# DATA PROVIDED
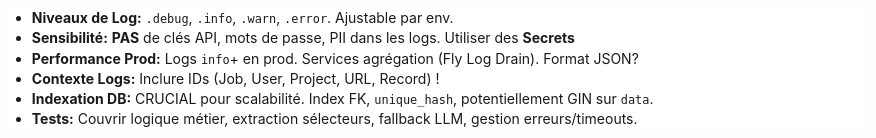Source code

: *   **Niveaux de Log:** `.debug`, `.info`, `.warn`, `.error`. Ajustable par env.
*   **Sensibilité:** **PAS** de clés API, mots de passe, PII dans les logs. Utiliser des **Secrets**
*   **Performance Prod:** Logs `info`+ en prod. Services agrégation (Fly Log Drain). Format JSON?
*   **Contexte Logs:** Inclure IDs (Job, User, Project, URL, Record) !
*   **Indexation DB:** CRUCIAL pour scalabilité. Index FK, `unique_hash`, potentiellement GIN sur `data`.
*   **Tests:** Couvrir logique métier, extraction sélecteurs, fallback LLM, gestion erreurs/timeouts.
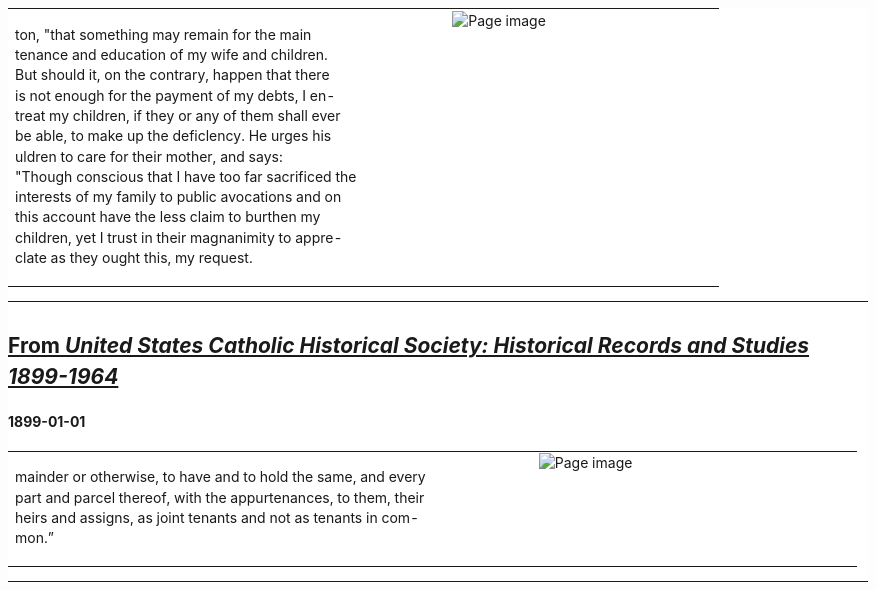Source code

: <table style="width: 100%;"><tr><td style="width: 50%">

  
ton, &quot;that something may remain for the main­  
tenance and education of my wife and children.  
But should it, on the contrary, happen that there  
is not enough for the payment of my debts, I en-­  
treat my children, if they or any of them shall ever  
be able, to make up the deficlency. He urges his  
uldren to care for their mother, and says:  
&quot;Though conscious that I have too far sacrificed the  
interests of my family to public avocations and on  
this account have the less claim to burthen my  
children, yet I trust in their magnanimity to appre-­  
clate as they ought this, my request.
</td><td style="width: 50%; max-height: 75%; margin: auto; display: block;">
<img alt="Page image" src="https://tile.loc.gov/image-services/iiif/service:ndnp:dlc:batch_dlc_jaguar_ver01:data:sn83030214:00175038863:1895122901:0545/pct:83.77633711507293,67.27858642914042,16.00756347920043,4.449996379173003/!600,600/0/default.jpg"/>
</td>
</tr></table>

---

## [From _United States Catholic Historical Society: Historical Records and Studies 1899-1964_](https://archive.org/details/sim_united-states-catholic-historical-society-records_1899-01_1_0/page/n202/mode/1up?view=theater)

#### 1899-01-01

<table style="width: 100%;"><tr><td style="width: 50%">

  
mainder or otherwise, to have and to hold the same, and every  
part and parcel thereof, with the appurtenances, to them, their  
heirs and assigns, as joint tenants and not as tenants in com-  
mon.”
</td><td style="width: 50%; max-height: 75%; margin: auto; display: block;">
<img alt="Page image" src="https://iiif.archive.org/image/iiif/2/sim_united-states-catholic-historical-society-records_1899-01_1_0%2Fsim_united-states-catholic-historical-society-records_1899-01_1_0_jp2.zip%2Fsim_united-states-catholic-historical-society-records_1899-01_1_0_jp2%2Fsim_united-states-catholic-historical-society-records_1899-01_1_0_0202.jp2/pct:7.55718954248366,41.851664984863774,64.17483660130719,6.584258324924319/600,/0/default.jpg"/>
</td>
</tr></table>

---

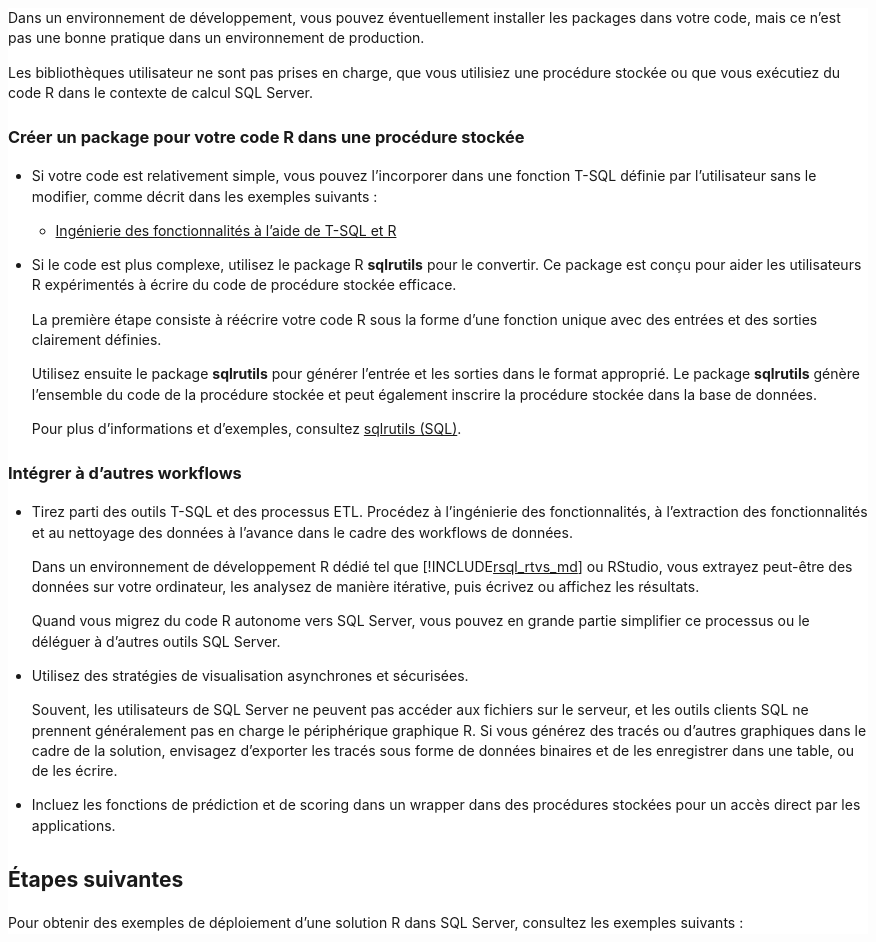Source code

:   Dans un environnement de développement, vous pouvez éventuellement installer les packages dans votre code, mais ce n’est pas une bonne pratique dans un environnement de production. 

  Les bibliothèques utilisateur ne sont pas prises en charge, que vous utilisiez une procédure stockée ou que vous exécutiez du code R dans le contexte de calcul SQL Server.

### <a name="package-your-r-code-in-a-stored-procedure"></a>Créer un package pour votre code R dans une procédure stockée

+ Si votre code est relativement simple, vous pouvez l’incorporer dans une fonction T-SQL définie par l’utilisateur sans le modifier, comme décrit dans les exemples suivants :

  + [Ingénierie des fonctionnalités à l’aide de T-SQL et R](../tutorials/r-taxi-classification-create-features.md)

+ Si le code est plus complexe, utilisez le package R **sqlrutils** pour le convertir. Ce package est conçu pour aider les utilisateurs R expérimentés à écrire du code de procédure stockée efficace. 

  La première étape consiste à réécrire votre code R sous la forme d’une fonction unique avec des entrées et des sorties clairement définies.

  Utilisez ensuite le package **sqlrutils** pour générer l’entrée et les sorties dans le format approprié. Le package **sqlrutils** génère l’ensemble du code de la procédure stockée et peut également inscrire la procédure stockée dans la base de données. 

  Pour plus d’informations et d’exemples, consultez [sqlrutils (SQL)](ref-r-sqlrutils.md).

### <a name="integrate-with-other-workflows"></a>Intégrer à d’autres workflows

+ Tirez parti des outils T-SQL et des processus ETL. Procédez à l’ingénierie des fonctionnalités, à l’extraction des fonctionnalités et au nettoyage des données à l’avance dans le cadre des workflows de données.

  Dans un environnement de développement R dédié tel que [!INCLUDE[rsql_rtvs_md](../../includes/rsql-rtvs-md.md)] ou RStudio, vous extrayez peut-être des données sur votre ordinateur, les analysez de manière itérative, puis écrivez ou affichez les résultats. 
  
  Quand vous migrez du code R autonome vers SQL Server, vous pouvez en grande partie simplifier ce processus ou le déléguer à d’autres outils SQL Server. 

+ Utilisez des stratégies de visualisation asynchrones et sécurisées.

  Souvent, les utilisateurs de SQL Server ne peuvent pas accéder aux fichiers sur le serveur, et les outils clients SQL ne prennent généralement pas en charge le périphérique graphique R. Si vous générez des tracés ou d’autres graphiques dans le cadre de la solution, envisagez d’exporter les tracés sous forme de données binaires et de les enregistrer dans une table, ou de les écrire.

+ Incluez les fonctions de prédiction et de scoring dans un wrapper dans des procédures stockées pour un accès direct par les applications.

## <a name="next-steps"></a>Étapes suivantes

Pour obtenir des exemples de déploiement d’une solution R dans SQL Server, consultez les exemples suivants :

# INSTRUCTIONS FOR THE TASK
What is needed is a verbatim copy of the material, minus its pictures.

# RESULT FOR THIS EXERCISE
Source code

: *   **Niveaux de Log:** `.debug`, `.info`, `.warn`, `.error`. Ajustable par env.
*   **Sensibilité:** **PAS** de clés API, mots de passe, PII dans les logs. Utiliser des **Secrets**
*   **Performance Prod:** Logs `info`+ en prod. Services agrégation (Fly Log Drain). Format JSON?
*   **Contexte Logs:** Inclure IDs (Job, User, Project, URL, Record) !
*   **Indexation DB:** CRUCIAL pour scalabilité. Index FK, `unique_hash`, potentiellement GIN sur `data`.
*   **Tests:** Couvrir logique métier, extraction sélecteurs, fallback LLM, gestion erreurs/timeouts.
Source code

: <table style="width: 100%;"><tr><td style="width: 50%">

  
ton, &quot;that something may remain for the main­  
tenance and education of my wife and children.  
But should it, on the contrary, happen that there  
is not enough for the payment of my debts, I en-­  
treat my children, if they or any of them shall ever  
be able, to make up the deficlency. He urges his  
uldren to care for their mother, and says:  
&quot;Though conscious that I have too far sacrificed the  
interests of my family to public avocations and on  
this account have the less claim to burthen my  
children, yet I trust in their magnanimity to appre-­  
clate as they ought this, my request.
</td><td style="width: 50%; max-height: 75%; margin: auto; display: block;">
<img alt="Page image" src="https://tile.loc.gov/image-services/iiif/service:ndnp:dlc:batch_dlc_jaguar_ver01:data:sn83030214:00175038863:1895122901:0545/pct:83.77633711507293,67.27858642914042,16.00756347920043,4.449996379173003/!600,600/0/default.jpg"/>
</td>
</tr></table>

---

## [From _United States Catholic Historical Society: Historical Records and Studies 1899-1964_](https://archive.org/details/sim_united-states-catholic-historical-society-records_1899-01_1_0/page/n202/mode/1up?view=theater)

#### 1899-01-01

<table style="width: 100%;"><tr><td style="width: 50%">

  
mainder or otherwise, to have and to hold the same, and every  
part and parcel thereof, with the appurtenances, to them, their  
heirs and assigns, as joint tenants and not as tenants in com-  
mon.”
</td><td style="width: 50%; max-height: 75%; margin: auto; display: block;">
<img alt="Page image" src="https://iiif.archive.org/image/iiif/2/sim_united-states-catholic-historical-society-records_1899-01_1_0%2Fsim_united-states-catholic-historical-society-records_1899-01_1_0_jp2.zip%2Fsim_united-states-catholic-historical-society-records_1899-01_1_0_jp2%2Fsim_united-states-catholic-historical-society-records_1899-01_1_0_0202.jp2/pct:7.55718954248366,41.851664984863774,64.17483660130719,6.584258324924319/600,/0/default.jpg"/>
</td>
</tr></table>

---

Source code

:   Dans un environnement de développement, vous pouvez éventuellement installer les packages dans votre code, mais ce n’est pas une bonne pratique dans un environnement de production. 

  Les bibliothèques utilisateur ne sont pas prises en charge, que vous utilisiez une procédure stockée ou que vous exécutiez du code R dans le contexte de calcul SQL Server.

### <a name="package-your-r-code-in-a-stored-procedure"></a>Créer un package pour votre code R dans une procédure stockée

+ Si votre code est relativement simple, vous pouvez l’incorporer dans une fonction T-SQL définie par l’utilisateur sans le modifier, comme décrit dans les exemples suivants :

  + [Ingénierie des fonctionnalités à l’aide de T-SQL et R](../tutorials/r-taxi-classification-create-features.md)

+ Si le code est plus complexe, utilisez le package R **sqlrutils** pour le convertir. Ce package est conçu pour aider les utilisateurs R expérimentés à écrire du code de procédure stockée efficace. 

  La première étape consiste à réécrire votre code R sous la forme d’une fonction unique avec des entrées et des sorties clairement définies.

  Utilisez ensuite le package **sqlrutils** pour générer l’entrée et les sorties dans le format approprié. Le package **sqlrutils** génère l’ensemble du code de la procédure stockée et peut également inscrire la procédure stockée dans la base de données. 

  Pour plus d’informations et d’exemples, consultez [sqlrutils (SQL)](ref-r-sqlrutils.md).

### <a name="integrate-with-other-workflows"></a>Intégrer à d’autres workflows

+ Tirez parti des outils T-SQL et des processus ETL. Procédez à l’ingénierie des fonctionnalités, à l’extraction des fonctionnalités et au nettoyage des données à l’avance dans le cadre des workflows de données.

  Dans un environnement de développement R dédié tel que [!INCLUDE[rsql_rtvs_md](../../includes/rsql-rtvs-md.md)] ou RStudio, vous extrayez peut-être des données sur votre ordinateur, les analysez de manière itérative, puis écrivez ou affichez les résultats. 
  
  Quand vous migrez du code R autonome vers SQL Server, vous pouvez en grande partie simplifier ce processus ou le déléguer à d’autres outils SQL Server. 

+ Utilisez des stratégies de visualisation asynchrones et sécurisées.

  Souvent, les utilisateurs de SQL Server ne peuvent pas accéder aux fichiers sur le serveur, et les outils clients SQL ne prennent généralement pas en charge le périphérique graphique R. Si vous générez des tracés ou d’autres graphiques dans le cadre de la solution, envisagez d’exporter les tracés sous forme de données binaires et de les enregistrer dans une table, ou de les écrire.

+ Incluez les fonctions de prédiction et de scoring dans un wrapper dans des procédures stockées pour un accès direct par les applications.

## <a name="next-steps"></a>Étapes suivantes

Pour obtenir des exemples de déploiement d’une solution R dans SQL Server, consultez les exemples suivants :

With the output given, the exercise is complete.